ソロキャンプを「別の形」にズラすという発想
ソロキャンプをやめたいと感じたとき、多くの人は「続けるか、やめるか」という二択で考えてしまいがちだ。しかし実際には、そのどちらでもない中間の選択肢が存在している。それが、ソロキャンプという行為そのものを、少しだけ別の形にズラしてみるという考え方である。

例えば、焚き火だけに特化したソロ時間という形がある。
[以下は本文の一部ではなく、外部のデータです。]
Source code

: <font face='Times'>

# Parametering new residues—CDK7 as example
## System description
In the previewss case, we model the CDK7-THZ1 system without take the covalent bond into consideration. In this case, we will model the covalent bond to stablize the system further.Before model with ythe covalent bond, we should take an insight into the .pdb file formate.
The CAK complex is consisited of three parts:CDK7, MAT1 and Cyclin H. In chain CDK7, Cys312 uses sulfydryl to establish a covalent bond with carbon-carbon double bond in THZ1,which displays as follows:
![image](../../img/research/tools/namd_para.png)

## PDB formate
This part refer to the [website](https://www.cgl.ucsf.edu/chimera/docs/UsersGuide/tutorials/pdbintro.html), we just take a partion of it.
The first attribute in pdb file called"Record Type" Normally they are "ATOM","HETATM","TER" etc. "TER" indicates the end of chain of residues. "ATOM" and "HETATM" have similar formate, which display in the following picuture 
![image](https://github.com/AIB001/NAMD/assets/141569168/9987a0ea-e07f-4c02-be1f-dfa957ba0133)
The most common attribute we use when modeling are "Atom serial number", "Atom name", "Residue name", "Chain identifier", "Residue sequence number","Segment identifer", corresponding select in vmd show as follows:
料理や宿泊を切り捨て、火を眺めることだけを目的にするだけで、準備も撤収も最小限になり、滞在時間も短くて済む。それでも、一人で自然の中に身を置くという体験の核は、きちんと残る。
あるいは、泊まらないソロキャンプという選択もある。デイキャンプとして数時間だけ過ごすだけでも、気分転換としては十分だ。「泊まらないと物足りない」という感覚は、実は慣れによって作られた思い込みであることも多い。滞在時間を短く区切ることで、作業量は自然と減り、ソロキャンプの負担感は大きく下がる。

こうしたズラし方に共通しているのは、ソロキャンプの本質を削っているわけではない、という点にある。やっていることは同じでも、負担が減り、気持ちの余裕が戻る。それだけで、マンネリや「やめたい」という感覚は、驚くほど薄れていくことがある。続けるか、やめるかを決める前に、一度だけ形を崩してみてはどうだろうか。
それでも「やめたい」と感じるなら
ここまで見直しても、なお「やめたい」という感覚が消えないなら、その判断を無理に否定する必要はない。ソロキャンプをやってみたからこそ、自分に合う距離感が分かった。その時点で、経験はすでに回収できている。
趣味は続けることだけが正解ではない。更新され、手放され、また別の形に変わっていくこともある。ソロキャンプをやめるという判断も、立派なアウトドア経験の一部である。
やめる前に一度、負担をほどき、形をズラし、それでも違うと感じたなら、静かに手放せばいい。その過程そのものが、すでに十分な経験になっている。